> [Work order]
In the entries below, count every line containing "primary". Return the number and nothing else.

*** Opening of Task inputs ***

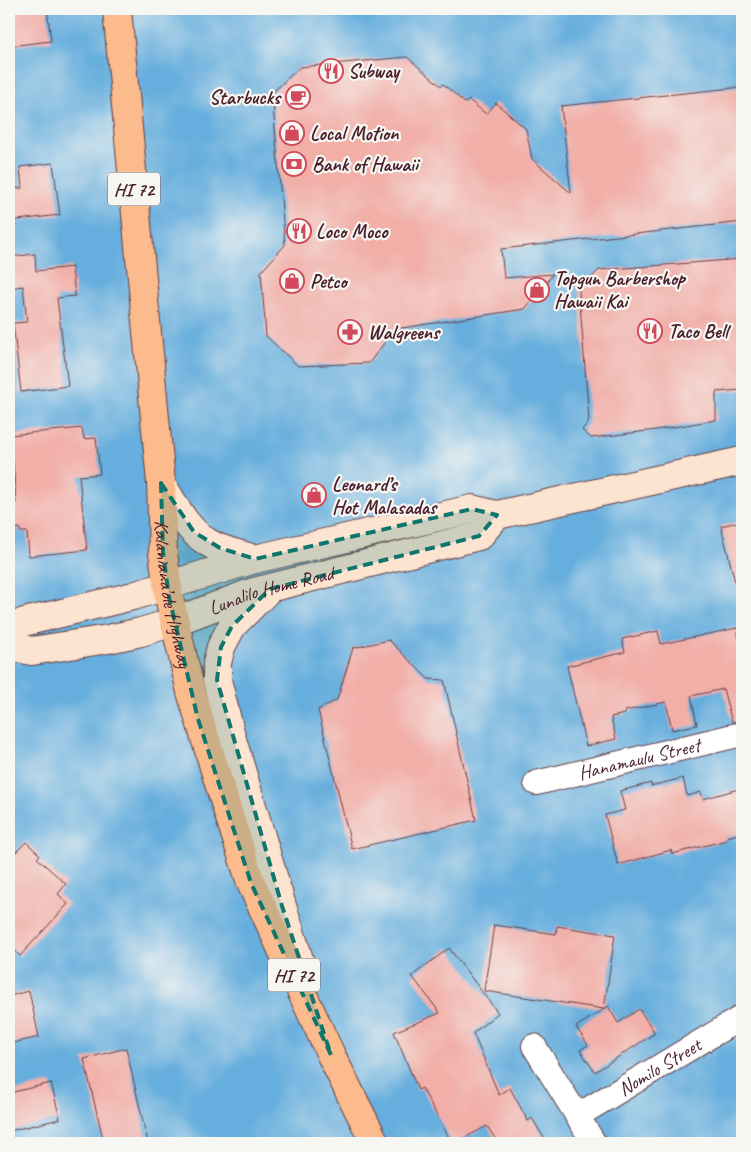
<svg xmlns="http://www.w3.org/2000/svg" width="751" height="1152" font-family="Caveat,sans-serif">
	<style>
		.water { fill: #66aedd; stroke: #586684 }
		.building { fill: #f1afa8 }
		.lines { fill: none; stroke-linecap: round; stroke-linejoin: round }
		.street-casing { stroke: #623d44; stroke-width: 26 }
		.secondary-casing { stroke: #623d44; stroke-width: 30 }
		.primary-casing { stroke: #623d44; stroke-width: 30 }
		.street { stroke: #fff; stroke-width: 24 }
		.secondary { stroke: #fde4d1; stroke-width: 28 }
		.primary { stroke: #fbbb8c; stroke-width: 28 }
		.marked { fill: #0f766e; fill-opacity: 0.2; stroke: #0f766e; stroke-width: 4; stroke-dasharray: 10 6; stroke-linejoin: round }
		.labels { text-anchor: middle; stroke-width: 4.5; stroke-linejoin: round; paint-order: stroke }
		.shield { fill: #f6f6f2; stroke: #7e6067; stroke-width: 1 }
		.shield-label { font-size: 19px; font-weight: bold; fill: #4a1f2b }
		.poi-label { font-size: 20px; font-weight: bold; fill: #4a1f2b; stroke: #f6f6f2; text-anchor: start }
		.street-label { font-size: 20px; fill: #4a1f2b; stroke: #f6f6f2 }
	</style>
	<rect width="100%" height="100%" fill="#f6f6f2"/>
	<filter id="ink" filterUnits="userSpaceOnUse"><feTurbulence type="fractalNoise" baseFrequency=".02" numOctaves="2"/><feDisplacementMap in="SourceGraphic" scale="10" xChannelSelector="R" yChannelSelector="G"/><feConvolveMatrix kernelMatrix="1 2 1 2 8 2 1 2 1" color-interpolation-filters="sRGB"/></filter>
	<filter id="wash" filterUnits="userSpaceOnUse"><feTurbulence type="fractalNoise" baseFrequency=".0096" numOctaves="4" result="noise"/><feDisplacementMap in="SourceGraphic" scale="20" xChannelSelector="R" yChannelSelector="G"/><feGaussianBlur stdDeviation="1.12" result="paint"/><feColorMatrix in="noise" values="0 0 0 0 0 0 0 0 0 0 0 0 0 0 0 0 0 1.4 0 .05"/><feComposite in="paint" operator="in"/></filter>
	<g filter="url(#wash)">
		<rect width="100%" height="100%" fill="#ede9d3"/>
		<path class="water" d="M 9,9 L 742,9 L 742,1143 L 9,1143 Z"/>
		<g id="blocks">
			<path class="building" d="M 9,9 L 47,9 L 51,41 L 9,46 Z
				M 407,57 L 441,86 L 443,84 L 465,103 L 469,100 L 486,114 L 496,103 L 526,129 L 532,159 L 571,193 L 561,106 L 742,87 L 742,222 L 501,249 L 504,278 L 553,274 L 525,309 L 395,329 L 369,363 L 298,366 L 266,336 L 261,272 L 285,245 L 272,93 L 300,67 Z
				M 53,163 L 60,215 L 9,221 L 9,189 L 22,188 L 20,167 Z
				M 35,254 L 36,271 L 72,267 L 75,296 L 57,298 L 68,386 L 21,392 L 13,323 L 27,322 L 23,286 L 9,288 L 9,257 Z
				M 742,259 L 742,390 L 716,392 L 716,420 L 656,430 L 591,438 L 582,430 L 589,421 L 579,290 L 599,270 Z
				M 82,428 L 84,439 L 96,438 L 100,474 L 79,476 L 87,550 L 29,556 L 27,532 L 20,532 L 20,528 L 9,529 L 9,510 L 14,510 L 13,503 L 16,503 L 13,461 L 10,462 L 9,435 Z
				M 742,521 L 742,585 L 736,586 L 721,526 Z
				M 737,628 L 742,654 L 742,721 L 732,722 L 723,689 L 691,696 L 697,725 L 672,730 L 666,702 L 625,711 L 625,714 L 611,717 L 616,739 L 586,746 L 567,666 L 625,652 L 622,639 L 658,631 L 661,644 Z
				M 389,640 L 428,679 L 444,680 L 476,820 L 352,849 L 318,710 L 337,700 L 353,648 Z
				M 683,778 L 687,796 L 701,792 L 703,799 L 742,788 L 742,833 L 727,837 L 727,840 L 672,854 L 671,850 L 618,865 L 605,815 L 625,810 L 620,791 L 651,783 L 651,786 Z
				M 26,842 L 40,855 L 37,858 L 66,884 L 58,894 L 68,904 L 20,956 L 9,945 L 9,859 Z
				M 494,925 L 556,934 L 557,926 L 615,935 L 604,1009 L 608,1006 L 618,1023 L 639,1009 L 655,1033 L 595,1072 L 580,1050 L 588,1045 L 576,1027 L 604,1009 L 484,991 Z
				M 449,948 L 498,1013 L 473,1033 L 499,1095 L 510,1088 L 528,1121 L 532,1118 L 547,1143 L 498,1143 L 487,1126 L 455,1143 L 452,1143 L 422,1088 L 418,1090 L 394,1032 L 440,1013 L 412,976 Z
				M 29,991 L 39,1037 L 9,1044 L 9,996 Z
				M 126,1048 L 148,1143 L 104,1143 L 84,1059 Z
				M 51,1083 L 60,1119 L 9,1131 L 9,1093 Z"/>
		</g>
	</g>
	<g filter="url(#ink)">
		<use href="#blocks" fill-opacity="0" stroke="#623d44" stroke-width="1"/>
		<g class="lines">
			<defs>
				<g id="street">
					<path id="s1" d="M 536,783 L 742,734"/>
					<path d="M 534,1046 L 594,1143"/>
					<path id="s2" d="M 577,1116 L 742,1017"/>
				</g>
				<g id="secondary">
					<path d="M 161,483 C 174,504 185,528 207,542 C 221,551 239,554 255,559"/>
					<path d="M 265,593 L 232,626 L 221,647 L 217,663 L 217,680 L 231,736 L 282,906 L 304,975"/>
					<path d="M 9,631 L 24,622 L 133,596 L 255,559 L 472,509 L 497,515 L 742,461"/>
					<path id="s3" d="M 9,646 L 32,651 L 108,639 L 141,632 L 174,622 L 253,592 L 479,536 L 497,515"/>
				</g>
				<g id="primary">
					<path id="s4" d="M 117,9 L 161,483 L 163,553 L 169,597 L 191,692 L 225,803 L 251,883 L 331,1055 L 375,1143"/>
				</g>
			</defs>
			<use href="#street" class="street-casing"/>
			<use href="#secondary" class="secondary-casing"/>
			<use href="#primary" class="primary-casing"/>
			<use href="#street" class="street"/>
			<use href="#secondary" class="secondary"/>
			<use href="#primary" class="primary"/>
		</g>
	</g>
	<path class="marked" d="M 161,483 L 194,532 L 220,548 L 255,559 L 472,509 L 497,515 L 479,536 L 270,589 L 232,626 L 221,647 L 217,680 L 282,906 L 331,1055 L 251,883 L 198,719 L 169,597 L 163,553 Z"/>
	<defs>
		<symbol id="restaurant-ring" viewBox="-11 -11 22 22"><circle r="9.5" fill="#f6f6f2" stroke="#d1495b" stroke-width="1.5"/><path d="M-5-6h1v4h1v-4h1v4h1v-4h1v5L-1.5 .5V6h-2V.5L-5-1ZM5-6V6H3V1.5H1.5Q1.5-4 5-6Z" fill="#d1495b"/></symbol>
		<symbol id="cafe-ring" viewBox="-11 -11 22 22"><circle r="9.5" fill="#f6f6f2" stroke="#d1495b" stroke-width="1.5"/><path d="M-5.5-4.5H6V0H3Q3 3.5 0 3.5H-2.5Q-5.5 3.5-5.5 0ZM3-3.2v2h1.7v-2ZM-6 4.5H4V6H-6Z" fill="#d1495b"/></symbol>
		<symbol id="shop-ring" viewBox="-11 -11 22 22"><circle r="9.5" fill="#f6f6f2" stroke="#d1495b" stroke-width="1.5"/><path d="M-5-2.5h2.3a2.7 3.5 0 0 1 5.4 0H5L5.5 6h-11ZM-1.5-2.5h3a1.5 2.3 0 0 0-3 0Z" fill="#d1495b"/></symbol>
		<symbol id="bank-ring" viewBox="-11 -11 22 22"><circle r="9.5" fill="#f6f6f2" stroke="#d1495b" stroke-width="1.5"/><path d="M-6-4H6V4H-6ZM0-2.3a2.3 2.3 0 1 0 0 4.6a2.3 2.3 0 1 0 0-4.6Z" fill="#d1495b"/></symbol>
		<symbol id="pharmacy-ring" viewBox="-11 -11 22 22"><circle r="9.5" fill="#f6f6f2" stroke="#d1495b" stroke-width="1.5"/><path d="M-2-6h4v4h4v4h-4v4h-4v-4h-4v-4h4Z" fill="#d1495b"/></symbol>
	</defs>
	<g fill-rule="evenodd">
		<use href="#restaurant-ring" x="317" y="57" width="28" height="28"/>
		<use href="#cafe-ring" x="284" y="83" width="28" height="28"/>
		<use href="#shop-ring" x="278" y="119" width="28" height="28"/>
		<use href="#bank-ring" x="280" y="150" width="28" height="28"/>
		<use href="#restaurant-ring" x="285" y="217" width="28" height="28"/>
		<use href="#shop-ring" x="278" y="267" width="28" height="28"/>
		<use href="#shop-ring" x="523" y="276" width="28" height="28"/>
		<use href="#restaurant-ring" x="636" y="317" width="28" height="28"/>
		<use href="#pharmacy-ring" x="336" y="318" width="28" height="28"/>
		<use href="#shop-ring" x="300" y="481" width="28" height="28"/>
	</g>
	<g class="labels">
		<g class="shield">
			<rect x="108" y="172.5" width="52" height="33" rx="4"/>
			<rect x="268" y="958.5" width="52" height="33" rx="4"/>
		</g>
		<g class="shield-label">
			<text x="134" y="196">HI 72</text>
			<text x="294" y="982">HI 72</text>
		</g>
		<g class="poi-label">
			<text x="348" y="78">Subway</text>
			<text x="280" y="104" text-anchor="end">Starbucks</text>
			<text x="310" y="140">Local Motion</text>
			<text x="312" y="171">Bank of Hawaii</text>
			<text x="316" y="238">Loco Moco</text>
			<text x="554" y="285">Topgun Barbershop<tspan x="554" dy="23">Hawaii Kai</tspan></text>
			<text x="310" y="288">Petco</text>
			<text x="668" y="338">Taco Bell</text>
			<text x="368" y="339">Walgreens</text>
			<text x="332" y="491">Leonard’s<tspan x="332" dy="23">Hot Malasadas</tspan></text>
		</g>
		<g class="street-label">
			<text dy="7" stroke="none"><textPath href="#s3" startOffset="271">Lunalilo Home Road</textPath></text>
			<text dy="7" stroke="none"><textPath href="#s4" startOffset="588">Kalaniana’ole Highway</textPath></text>
			<text dy="7" stroke="none"><textPath href="#s1" startOffset="106">Hanamaulu Street</textPath></text>
			<text dy="7" stroke="none"><textPath href="#s2" startOffset="96">Nomilo Street</textPath></text>
		</g>
	</g>
	<rect width="751" height="1152" fill="none" stroke="#f6f6f2" stroke-width="30"/>
</svg>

*** Close of Task inputs ***

> [Result for this task]
5